» **TASK PROMPT**
In the response, the entries must appear exactly as supplied.

Collected data:
══════════════════════════════

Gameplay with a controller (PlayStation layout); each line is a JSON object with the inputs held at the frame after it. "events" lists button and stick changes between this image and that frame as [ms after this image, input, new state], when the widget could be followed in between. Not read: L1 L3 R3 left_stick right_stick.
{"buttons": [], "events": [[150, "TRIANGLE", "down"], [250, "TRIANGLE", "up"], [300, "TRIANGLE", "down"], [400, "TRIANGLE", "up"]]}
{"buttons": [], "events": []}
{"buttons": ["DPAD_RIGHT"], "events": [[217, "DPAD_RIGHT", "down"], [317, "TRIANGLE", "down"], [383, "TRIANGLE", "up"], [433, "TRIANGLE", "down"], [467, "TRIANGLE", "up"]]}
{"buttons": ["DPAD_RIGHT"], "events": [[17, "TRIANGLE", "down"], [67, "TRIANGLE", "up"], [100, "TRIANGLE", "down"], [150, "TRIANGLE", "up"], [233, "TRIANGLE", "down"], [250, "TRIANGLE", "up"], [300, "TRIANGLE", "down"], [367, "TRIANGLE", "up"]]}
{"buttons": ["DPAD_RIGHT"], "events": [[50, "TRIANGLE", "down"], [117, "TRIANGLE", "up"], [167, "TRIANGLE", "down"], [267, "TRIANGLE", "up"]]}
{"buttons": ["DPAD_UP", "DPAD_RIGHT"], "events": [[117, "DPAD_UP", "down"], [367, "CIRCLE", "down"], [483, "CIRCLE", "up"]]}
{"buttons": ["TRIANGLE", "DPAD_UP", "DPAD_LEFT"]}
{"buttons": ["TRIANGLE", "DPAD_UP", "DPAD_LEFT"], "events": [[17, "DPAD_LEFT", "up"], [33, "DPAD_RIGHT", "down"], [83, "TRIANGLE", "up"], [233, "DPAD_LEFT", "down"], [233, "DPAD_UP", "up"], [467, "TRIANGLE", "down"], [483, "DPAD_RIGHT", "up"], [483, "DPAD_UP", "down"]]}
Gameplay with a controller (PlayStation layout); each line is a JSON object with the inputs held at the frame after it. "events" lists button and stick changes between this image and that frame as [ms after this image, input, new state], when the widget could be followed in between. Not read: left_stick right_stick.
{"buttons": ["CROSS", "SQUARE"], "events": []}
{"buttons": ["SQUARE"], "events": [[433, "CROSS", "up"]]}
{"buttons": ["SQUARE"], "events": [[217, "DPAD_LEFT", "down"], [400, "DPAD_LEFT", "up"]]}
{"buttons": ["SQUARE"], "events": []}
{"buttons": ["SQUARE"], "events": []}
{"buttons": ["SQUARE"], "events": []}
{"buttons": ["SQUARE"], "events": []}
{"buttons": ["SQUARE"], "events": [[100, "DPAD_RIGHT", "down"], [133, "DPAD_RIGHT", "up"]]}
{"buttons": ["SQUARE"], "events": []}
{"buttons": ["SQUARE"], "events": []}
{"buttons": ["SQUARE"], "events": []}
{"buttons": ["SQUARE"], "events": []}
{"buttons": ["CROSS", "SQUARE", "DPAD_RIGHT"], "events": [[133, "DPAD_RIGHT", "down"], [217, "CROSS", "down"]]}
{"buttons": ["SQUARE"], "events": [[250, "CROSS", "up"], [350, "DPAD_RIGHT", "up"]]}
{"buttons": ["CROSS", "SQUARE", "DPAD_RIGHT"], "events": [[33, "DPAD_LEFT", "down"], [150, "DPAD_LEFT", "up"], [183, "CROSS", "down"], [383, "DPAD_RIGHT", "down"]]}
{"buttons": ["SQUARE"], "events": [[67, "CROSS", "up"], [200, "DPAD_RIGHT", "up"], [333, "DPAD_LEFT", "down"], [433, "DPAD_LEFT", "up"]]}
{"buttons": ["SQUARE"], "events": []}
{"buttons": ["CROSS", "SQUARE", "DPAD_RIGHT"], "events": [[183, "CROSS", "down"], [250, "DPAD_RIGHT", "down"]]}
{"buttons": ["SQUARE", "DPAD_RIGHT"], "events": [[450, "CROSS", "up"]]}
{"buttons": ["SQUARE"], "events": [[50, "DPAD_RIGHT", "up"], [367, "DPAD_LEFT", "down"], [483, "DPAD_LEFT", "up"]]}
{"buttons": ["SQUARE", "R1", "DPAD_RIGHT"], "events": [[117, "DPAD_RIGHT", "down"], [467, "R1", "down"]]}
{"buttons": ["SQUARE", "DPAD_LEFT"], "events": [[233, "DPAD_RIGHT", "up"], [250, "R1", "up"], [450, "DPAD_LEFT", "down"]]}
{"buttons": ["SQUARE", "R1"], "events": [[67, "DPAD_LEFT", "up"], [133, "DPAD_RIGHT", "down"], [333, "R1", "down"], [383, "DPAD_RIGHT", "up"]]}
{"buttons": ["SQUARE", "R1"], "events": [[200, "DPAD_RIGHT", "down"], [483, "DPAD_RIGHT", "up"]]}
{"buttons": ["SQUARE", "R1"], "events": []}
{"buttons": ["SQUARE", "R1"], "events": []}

══════════════════════════════

» **EXERCISE RESULT**
Gameplay with a controller (PlayStation layout); each line is a JSON object with the inputs held at the frame after it. "events" lists button and stick changes between this image and that frame as [ms after this image, input, new state], when the widget could be followed in between. Not read: L1 L3 R3 left_stick right_stick.
{"buttons": [], "events": [[150, "TRIANGLE", "down"], [250, "TRIANGLE", "up"], [300, "TRIANGLE", "down"], [400, "TRIANGLE", "up"]]}
{"buttons": [], "events": []}
{"buttons": ["DPAD_RIGHT"], "events": [[217, "DPAD_RIGHT", "down"], [317, "TRIANGLE", "down"], [383, "TRIANGLE", "up"], [433, "TRIANGLE", "down"], [467, "TRIANGLE", "up"]]}
{"buttons": ["DPAD_RIGHT"], "events": [[17, "TRIANGLE", "down"], [67, "TRIANGLE", "up"], [100, "TRIANGLE", "down"], [150, "TRIANGLE", "up"], [233, "TRIANGLE", "down"], [250, "TRIANGLE", "up"], [300, "TRIANGLE", "down"], [367, "TRIANGLE", "up"]]}
{"buttons": ["DPAD_RIGHT"], "events": [[50, "TRIANGLE", "down"], [117, "TRIANGLE", "up"], [167, "TRIANGLE", "down"], [267, "TRIANGLE", "up"]]}
{"buttons": ["DPAD_UP", "DPAD_RIGHT"], "events": [[117, "DPAD_UP", "down"], [367, "CIRCLE", "down"], [483, "CIRCLE", "up"]]}
{"buttons": ["TRIANGLE", "DPAD_UP", "DPAD_LEFT"]}
{"buttons": ["TRIANGLE", "DPAD_UP", "DPAD_LEFT"], "events": [[17, "DPAD_LEFT", "up"], [33, "DPAD_RIGHT", "down"], [83, "TRIANGLE", "up"], [233, "DPAD_LEFT", "down"], [233, "DPAD_UP", "up"], [467, "TRIANGLE", "down"], [483, "DPAD_RIGHT", "up"], [483, "DPAD_UP", "down"]]}
Gameplay with a controller (PlayStation layout); each line is a JSON object with the inputs held at the frame after it. "events" lists button and stick changes between this image and that frame as [ms after this image, input, new state], when the widget could be followed in between. Not read: left_stick right_stick.
{"buttons": ["CROSS", "SQUARE"], "events": []}
{"buttons": ["SQUARE"], "events": [[433, "CROSS", "up"]]}
{"buttons": ["SQUARE"], "events": [[217, "DPAD_LEFT", "down"], [400, "DPAD_LEFT", "up"]]}
{"buttons": ["SQUARE"], "events": []}
{"buttons": ["SQUARE"], "events": []}
{"buttons": ["SQUARE"], "events": []}
{"buttons": ["SQUARE"], "events": []}
{"buttons": ["SQUARE"], "events": [[100, "DPAD_RIGHT", "down"], [133, "DPAD_RIGHT", "up"]]}
{"buttons": ["SQUARE"], "events": []}
{"buttons": ["SQUARE"], "events": []}
{"buttons": ["SQUARE"], "events": []}
{"buttons": ["SQUARE"], "events": []}
{"buttons": ["CROSS", "SQUARE", "DPAD_RIGHT"], "events": [[133, "DPAD_RIGHT", "down"], [217, "CROSS", "down"]]}
{"buttons": ["SQUARE"], "events": [[250, "CROSS", "up"], [350, "DPAD_RIGHT", "up"]]}
{"buttons": ["CROSS", "SQUARE", "DPAD_RIGHT"], "events": [[33, "DPAD_LEFT", "down"], [150, "DPAD_LEFT", "up"], [183, "CROSS", "down"], [383, "DPAD_RIGHT", "down"]]}
{"buttons": ["SQUARE"], "events": [[67, "CROSS", "up"], [200, "DPAD_RIGHT", "up"], [333, "DPAD_LEFT", "down"], [433, "DPAD_LEFT", "up"]]}
{"buttons": ["SQUARE"], "events": []}
{"buttons": ["CROSS", "SQUARE", "DPAD_RIGHT"], "events": [[183, "CROSS", "down"], [250, "DPAD_RIGHT", "down"]]}
{"buttons": ["SQUARE", "DPAD_RIGHT"], "events": [[450, "CROSS", "up"]]}
{"buttons": ["SQUARE"], "events": [[50, "DPAD_RIGHT", "up"], [367, "DPAD_LEFT", "down"], [483, "DPAD_LEFT", "up"]]}
{"buttons": ["SQUARE", "R1", "DPAD_RIGHT"], "events": [[117, "DPAD_RIGHT", "down"], [467, "R1", "down"]]}
{"buttons": ["SQUARE", "DPAD_LEFT"], "events": [[233, "DPAD_RIGHT", "up"], [250, "R1", "up"], [450, "DPAD_LEFT", "down"]]}
{"buttons": ["SQUARE", "R1"], "events": [[67, "DPAD_LEFT", "up"], [133, "DPAD_RIGHT", "down"], [333, "R1", "down"], [383, "DPAD_RIGHT", "up"]]}
{"buttons": ["SQUARE", "R1"], "events": [[200, "DPAD_RIGHT", "down"], [483, "DPAD_RIGHT", "up"]]}
{"buttons": ["SQUARE", "R1"], "events": []}
{"buttons": ["SQUARE", "R1"], "events": []}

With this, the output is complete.